The bokeh effect does not work perfectly every time with results showing us few patches where the bokeh did not work. The camera sometimes failed to capture the subject thoroughly or the blurred background looked way too harsh in comparison to the foreground subject.
The area where the OnePlus 5’s camera shines out is during low-light photography. Interestingly, this is because of the wider aperture (f1.7) which lets in more light and superior processing technology from OnePlus. The photos captured by the OnePlus 5 were clear and vibrant. Colors appear less washed out with near-accurate white balance and happy subjects. Check out some photos below that show a samples from night mode and Pro mode.
All in all, we found the camera excellent with a combination of landscape, macro, bokeh, and low light modes. We are still not giving it the best smartphone camera mantle yet; however, when it comes to everyday use, we could state that the OnePlus 5 can give a serious competition to the Samsung Galaxy S8, and the Apple iPhone 7 Plus.
But do note — the OnePlus 5 can be a winner since it offers a great performance at mere Rs 32,999, if compared to rival flagships — the iPhone 7 Plus starts at a whopping Rs 62,000 and the S8 costs at Rs 58,000. This means you get superior specs with an excellent camera at a price of Rs 20,000 lower than its nearest rival. However, the rivals cannot be considered overpriced since they offer a lot more features than the OnePlus here. These include a waterproof body, display technology, design, security, and a lot more. However, the OnePlus 5 does stand out in its battery compartment with the Dash charge technology.
Speaking on battery, the OnePlus 5 is equipped with a non-removable 3300mAh battery, 100mAh lower than the 3T (3400mAh).
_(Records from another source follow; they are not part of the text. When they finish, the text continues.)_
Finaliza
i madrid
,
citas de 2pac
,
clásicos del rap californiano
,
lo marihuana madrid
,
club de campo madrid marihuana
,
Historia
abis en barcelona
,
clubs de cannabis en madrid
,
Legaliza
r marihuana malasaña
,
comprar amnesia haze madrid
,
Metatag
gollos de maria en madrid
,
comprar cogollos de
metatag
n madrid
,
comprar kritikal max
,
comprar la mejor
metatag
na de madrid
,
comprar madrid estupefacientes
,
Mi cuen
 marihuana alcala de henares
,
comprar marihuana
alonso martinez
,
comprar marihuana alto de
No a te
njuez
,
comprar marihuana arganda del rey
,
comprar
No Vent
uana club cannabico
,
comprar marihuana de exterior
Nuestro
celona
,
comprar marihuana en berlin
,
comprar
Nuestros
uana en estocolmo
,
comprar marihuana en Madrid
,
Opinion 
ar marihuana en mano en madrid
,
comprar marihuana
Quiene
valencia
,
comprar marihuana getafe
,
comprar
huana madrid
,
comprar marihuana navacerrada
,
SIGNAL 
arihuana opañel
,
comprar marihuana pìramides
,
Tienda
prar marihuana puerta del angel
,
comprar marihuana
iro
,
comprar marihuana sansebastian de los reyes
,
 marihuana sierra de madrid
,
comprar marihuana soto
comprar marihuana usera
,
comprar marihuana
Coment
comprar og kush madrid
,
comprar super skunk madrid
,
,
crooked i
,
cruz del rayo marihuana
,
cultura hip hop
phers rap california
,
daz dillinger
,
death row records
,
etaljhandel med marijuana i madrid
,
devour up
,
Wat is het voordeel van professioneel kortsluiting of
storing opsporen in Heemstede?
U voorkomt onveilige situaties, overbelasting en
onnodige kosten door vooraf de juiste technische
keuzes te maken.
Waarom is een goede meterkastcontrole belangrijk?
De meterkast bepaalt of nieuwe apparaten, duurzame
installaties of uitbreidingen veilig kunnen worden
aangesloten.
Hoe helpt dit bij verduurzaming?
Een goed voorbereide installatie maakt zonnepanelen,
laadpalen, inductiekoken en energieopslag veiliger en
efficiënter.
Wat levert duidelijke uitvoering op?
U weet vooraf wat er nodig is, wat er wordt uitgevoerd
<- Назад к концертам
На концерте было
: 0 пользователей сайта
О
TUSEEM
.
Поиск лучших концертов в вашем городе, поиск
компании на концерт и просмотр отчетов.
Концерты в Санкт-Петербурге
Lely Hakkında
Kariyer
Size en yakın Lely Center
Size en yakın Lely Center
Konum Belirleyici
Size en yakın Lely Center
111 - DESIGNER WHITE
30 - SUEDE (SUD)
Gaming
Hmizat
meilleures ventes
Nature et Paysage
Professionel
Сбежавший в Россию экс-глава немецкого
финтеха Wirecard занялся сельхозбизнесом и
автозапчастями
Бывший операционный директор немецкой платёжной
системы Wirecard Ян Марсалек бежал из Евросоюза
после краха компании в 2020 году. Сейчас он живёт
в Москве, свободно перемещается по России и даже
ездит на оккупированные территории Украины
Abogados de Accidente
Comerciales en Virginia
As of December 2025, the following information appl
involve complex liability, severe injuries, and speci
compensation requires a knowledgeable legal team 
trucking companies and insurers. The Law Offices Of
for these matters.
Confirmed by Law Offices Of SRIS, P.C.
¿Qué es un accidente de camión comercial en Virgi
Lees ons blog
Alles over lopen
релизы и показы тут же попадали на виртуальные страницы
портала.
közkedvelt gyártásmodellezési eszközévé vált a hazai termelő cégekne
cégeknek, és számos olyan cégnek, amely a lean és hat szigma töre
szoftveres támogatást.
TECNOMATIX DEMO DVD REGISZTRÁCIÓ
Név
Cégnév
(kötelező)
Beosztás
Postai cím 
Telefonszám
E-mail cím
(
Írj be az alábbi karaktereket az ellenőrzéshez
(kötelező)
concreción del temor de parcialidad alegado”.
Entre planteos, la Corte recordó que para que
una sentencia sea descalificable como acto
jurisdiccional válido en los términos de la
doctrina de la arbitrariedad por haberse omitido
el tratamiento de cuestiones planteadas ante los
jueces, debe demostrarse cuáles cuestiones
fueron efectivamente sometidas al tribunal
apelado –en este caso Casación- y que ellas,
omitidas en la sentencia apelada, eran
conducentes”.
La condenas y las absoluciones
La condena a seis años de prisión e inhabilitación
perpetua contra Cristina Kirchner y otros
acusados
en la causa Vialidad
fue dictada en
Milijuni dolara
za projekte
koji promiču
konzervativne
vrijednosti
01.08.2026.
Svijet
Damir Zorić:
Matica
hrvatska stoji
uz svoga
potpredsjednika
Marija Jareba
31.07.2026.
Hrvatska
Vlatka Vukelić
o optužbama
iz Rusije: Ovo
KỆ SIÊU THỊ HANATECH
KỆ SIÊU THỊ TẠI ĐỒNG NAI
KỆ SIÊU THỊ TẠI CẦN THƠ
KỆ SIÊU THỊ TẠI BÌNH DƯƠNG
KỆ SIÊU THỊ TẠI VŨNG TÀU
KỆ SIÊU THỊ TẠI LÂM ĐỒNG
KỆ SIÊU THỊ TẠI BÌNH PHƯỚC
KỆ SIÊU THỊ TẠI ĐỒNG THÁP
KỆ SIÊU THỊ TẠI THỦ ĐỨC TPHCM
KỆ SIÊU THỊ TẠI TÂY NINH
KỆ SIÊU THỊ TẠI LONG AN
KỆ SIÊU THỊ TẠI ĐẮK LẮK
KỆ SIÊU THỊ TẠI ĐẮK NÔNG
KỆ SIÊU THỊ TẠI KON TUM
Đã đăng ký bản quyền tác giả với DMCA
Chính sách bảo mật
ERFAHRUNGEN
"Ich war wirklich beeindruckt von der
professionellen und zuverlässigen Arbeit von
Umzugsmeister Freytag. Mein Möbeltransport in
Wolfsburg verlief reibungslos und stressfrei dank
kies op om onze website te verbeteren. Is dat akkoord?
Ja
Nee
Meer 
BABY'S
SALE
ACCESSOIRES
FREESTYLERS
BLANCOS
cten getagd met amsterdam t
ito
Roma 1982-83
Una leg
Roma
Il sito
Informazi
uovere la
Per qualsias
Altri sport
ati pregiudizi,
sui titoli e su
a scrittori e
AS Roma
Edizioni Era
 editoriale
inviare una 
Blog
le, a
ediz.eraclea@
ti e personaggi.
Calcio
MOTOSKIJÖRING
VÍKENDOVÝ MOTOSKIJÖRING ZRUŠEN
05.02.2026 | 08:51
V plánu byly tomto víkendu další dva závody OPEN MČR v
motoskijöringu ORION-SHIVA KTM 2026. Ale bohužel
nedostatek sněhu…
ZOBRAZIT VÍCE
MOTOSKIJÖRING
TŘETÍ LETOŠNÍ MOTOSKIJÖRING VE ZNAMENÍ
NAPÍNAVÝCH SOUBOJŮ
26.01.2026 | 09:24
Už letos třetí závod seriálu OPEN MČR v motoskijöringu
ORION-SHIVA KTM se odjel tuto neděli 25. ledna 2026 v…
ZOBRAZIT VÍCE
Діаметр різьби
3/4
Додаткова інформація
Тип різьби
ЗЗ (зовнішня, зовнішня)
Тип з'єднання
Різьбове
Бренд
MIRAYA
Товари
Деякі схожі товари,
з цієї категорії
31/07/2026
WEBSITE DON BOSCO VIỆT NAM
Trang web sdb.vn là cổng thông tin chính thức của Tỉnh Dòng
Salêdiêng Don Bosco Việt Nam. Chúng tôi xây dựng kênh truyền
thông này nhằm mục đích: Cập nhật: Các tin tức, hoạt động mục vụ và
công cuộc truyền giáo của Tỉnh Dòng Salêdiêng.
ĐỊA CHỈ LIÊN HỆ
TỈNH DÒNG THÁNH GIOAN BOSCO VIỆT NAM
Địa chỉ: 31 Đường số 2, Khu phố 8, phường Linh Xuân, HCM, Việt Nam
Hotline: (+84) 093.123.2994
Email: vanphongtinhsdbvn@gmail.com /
However, the battery gives an astounding run time of over a day and a half — all thanks to the power saving features by the Qualcomm Snapdragon 10nm chipset. Coupled with OnePlus’ proprietary Dash Charging technology you can topup your smartphone in under 80 minutes.
The OS is near-stock is simple — a smooth UI and minimal bloatware. The smartphone is powered by OxygenOS v4.5.3, based on Android Nougat. OnePlus decided this time to give its customers a stock Android experience, which also helps in upscaling the overall performance of the smartphone.
Other minor features include Night Mode, which is similar to that on the iPhone variant. It tints the display for better viewing at night and also has a ambient light sensor which automatically adjusts the brightness levels depending on the surrounding light. What is even better is that you can select the brightness levels for individual apps to suite your taste.
Another unique feature is the Reading mode. This effectively switches the screen from colour to black / white, making it comfortable to read text in low light conditions — similar to a Kindle e-reader.
All-in-all, the OnePlus 5 is a refreshing change from the mundane smartphone tech, giving blisteringly fast speeds and almost zero lag. However, when it comes to design, there are some shortfalls — a waterproof body would have been an added advantage here. So would we recommend this device? Absolutely!
A premium device, the OnePlus 5, is like the cool kid in the class, amidst the rich ones. We definitely recommend opting for the OnePlus 5 if you want the best in power, but are on a strict budget. However, if design is your choice and budget is no bar, you could opt for the expensive rivals — you know which.